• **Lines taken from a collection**
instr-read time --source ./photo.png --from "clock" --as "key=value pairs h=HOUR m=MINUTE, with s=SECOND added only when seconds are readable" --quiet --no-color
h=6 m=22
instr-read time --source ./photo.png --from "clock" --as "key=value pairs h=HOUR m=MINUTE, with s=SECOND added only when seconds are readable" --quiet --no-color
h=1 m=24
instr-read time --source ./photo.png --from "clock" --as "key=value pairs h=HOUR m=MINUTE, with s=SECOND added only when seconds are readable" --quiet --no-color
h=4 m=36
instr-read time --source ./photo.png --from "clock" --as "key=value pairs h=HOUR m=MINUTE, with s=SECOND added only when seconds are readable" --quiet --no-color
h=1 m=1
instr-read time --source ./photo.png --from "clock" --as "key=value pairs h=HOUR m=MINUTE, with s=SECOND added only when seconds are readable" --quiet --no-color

• **Exercise**
Copy every line above word for word, with nothing changed.

• **Task output**
instr-read time --source ./photo.png --from "clock" --as "key=value pairs h=HOUR m=MINUTE, with s=SECOND added only when seconds are readable" --quiet --no-color
h=6 m=22
instr-read time --source ./photo.png --from "clock" --as "key=value pairs h=HOUR m=MINUTE, with s=SECOND added only when seconds are readable" --quiet --no-color
h=1 m=24
instr-read time --source ./photo.png --from "clock" --as "key=value pairs h=HOUR m=MINUTE, with s=SECOND added only when seconds are readable" --quiet --no-color
h=4 m=36
instr-read time --source ./photo.png --from "clock" --as "key=value pairs h=HOUR m=MINUTE, with s=SECOND added only when seconds are readable" --quiet --no-color
h=1 m=1
instr-read time --source ./photo.png --from "clock" --as "key=value pairs h=HOUR m=MINUTE, with s=SECOND added only when seconds are readable" --quiet --no-color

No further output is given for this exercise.